Storage DRS: Allocates and balances storage capacity and I/O dynamically across colections of datastore. This includes management capabilities that minimise the risk of running out of space and risk of I/O bottlenecks that slow down the performance of virtual machines

vSphere FT: Provides continuous availability by protecting a virtual machine with a copy. When this feature is enabled for a virtual machine, a secondary copy of the original, or primary, virtual machine is created. All actions completed on the primary virtual machine are also applied to the secondary virtual machine. If the primary virtual machine becomes unavailable, the secondary machine becomes immediately active


vSphere Distributed switch: A virtual switch that can span multiple ESXi hosts, enabling significant reduction of on-going network maintenance activities and increasing network capacity. This increased efficiency enables virtual machines to maintain consistent network configuration as they migrate across multiple hosts.

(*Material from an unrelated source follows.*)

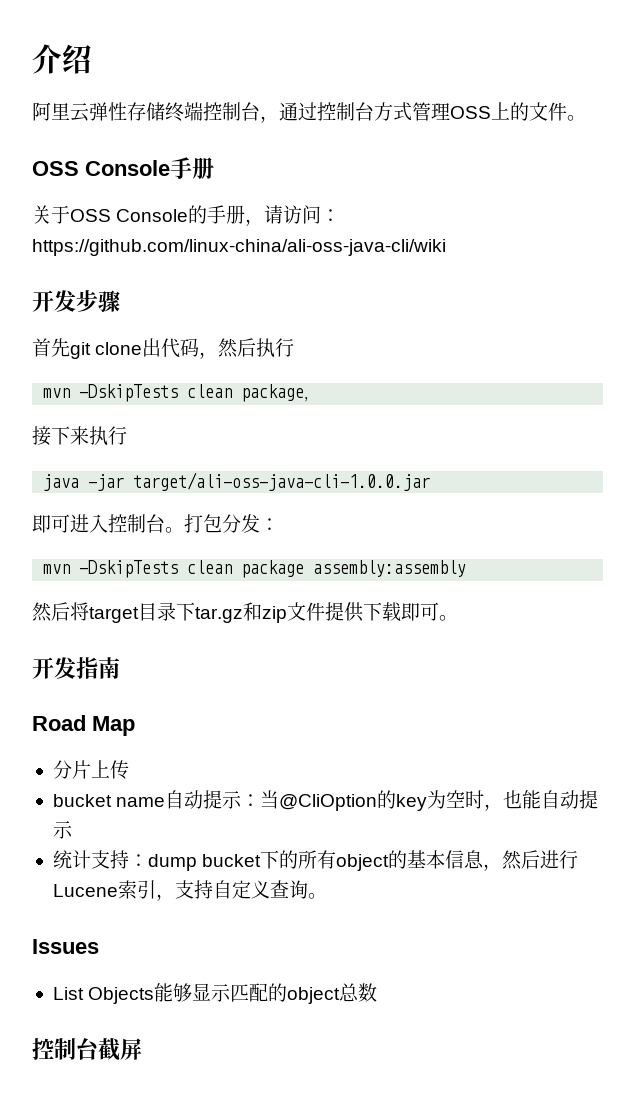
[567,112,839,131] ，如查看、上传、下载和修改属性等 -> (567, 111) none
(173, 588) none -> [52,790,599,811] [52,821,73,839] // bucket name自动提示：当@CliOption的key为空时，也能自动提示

Host profile: A feature that simplifies host configuration management through user-defined configuration policies. The host profile policies capture the blueprint of a known, validated host configuration and use this configuration to configure networking, storage, security, and other settings across multiple hosts. The host profile policies also monitor compliance to standard host configuration settings across the datacenter. Host profiles reduce the manual steps that are involved in configuring a host and can help maintain consistency and correctness across the datacenter.


Host profiles are also a component of vSphere Auto Deploy. The concept of an autodeployed host means that vCenter Server owns the entire host configuration and it is captured within a host profile.
 Certain policies require user input to provide host-specific values. To support Auto Deploy for host profiles, an answer file is created that contains the definitions for those policies.